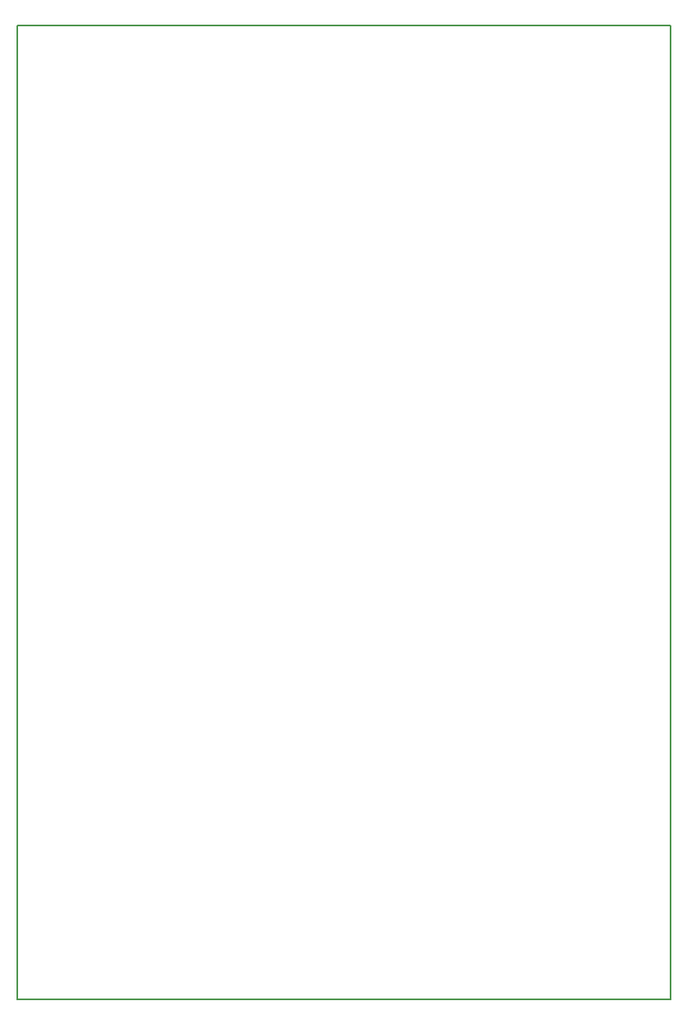
<source format=gbr>
G04 DipTrace 2.4.0.2*
%INBottomAssy.gbr*%
%MOIN*%
%ADD11C,0.0055*%
%FSLAX44Y44*%
G04*
G70*
G90*
G75*
G01*
%LNBotAssy*%
%LPD*%
X3940Y51940D2*
D11*
X30440D1*
Y12440D1*
X3940D1*
Y51940D1*
M02*

</source>
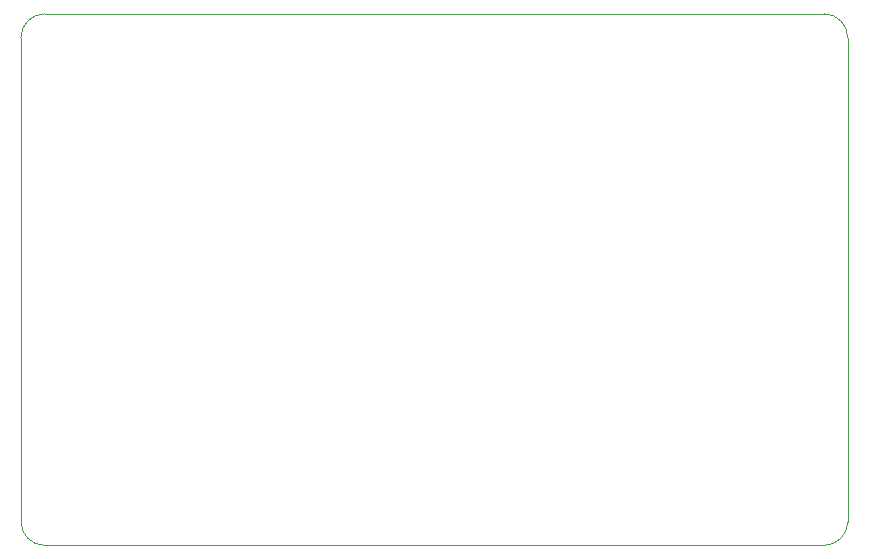
<source format=gbr>
%TF.GenerationSoftware,KiCad,Pcbnew,(5.1.9)-1*%
%TF.CreationDate,2021-03-27T11:47:09+01:00*%
%TF.ProjectId,ESP32_Tasmota_Fan,45535033-325f-4546-9173-6d6f74615f46,rev?*%
%TF.SameCoordinates,Original*%
%TF.FileFunction,Profile,NP*%
%FSLAX46Y46*%
G04 Gerber Fmt 4.6, Leading zero omitted, Abs format (unit mm)*
G04 Created by KiCad (PCBNEW (5.1.9)-1) date 2021-03-27 11:47:09*
%MOMM*%
%LPD*%
G01*
G04 APERTURE LIST*
%TA.AperFunction,Profile*%
%ADD10C,0.050000*%
%TD*%
G04 APERTURE END LIST*
D10*
X84380000Y-105925000D02*
G75*
G02*
X86380000Y-103925000I2000000J0D01*
G01*
X86380000Y-148925000D02*
G75*
G02*
X84380000Y-146925000I0J2000000D01*
G01*
X154380000Y-146925000D02*
G75*
G02*
X152380000Y-148925000I-2000000J0D01*
G01*
X152380000Y-103925000D02*
G75*
G02*
X154380000Y-105925000I0J-2000000D01*
G01*
X84380000Y-105925000D02*
X84380000Y-146925000D01*
X152380000Y-103925000D02*
X86380000Y-103925000D01*
X154380000Y-146925000D02*
X154380000Y-105925000D01*
X86380000Y-148925000D02*
X152380000Y-148925000D01*
M02*

</source>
------------------------------------------------------------
**ABOUT THIS EXERCISE**
Take the word "APERTURE" and find each line of the material that contains it. Copy those lines.

**SOLUTION TO THIS EXERCISE**
G04 APERTURE LIST*
G04 APERTURE END LIST*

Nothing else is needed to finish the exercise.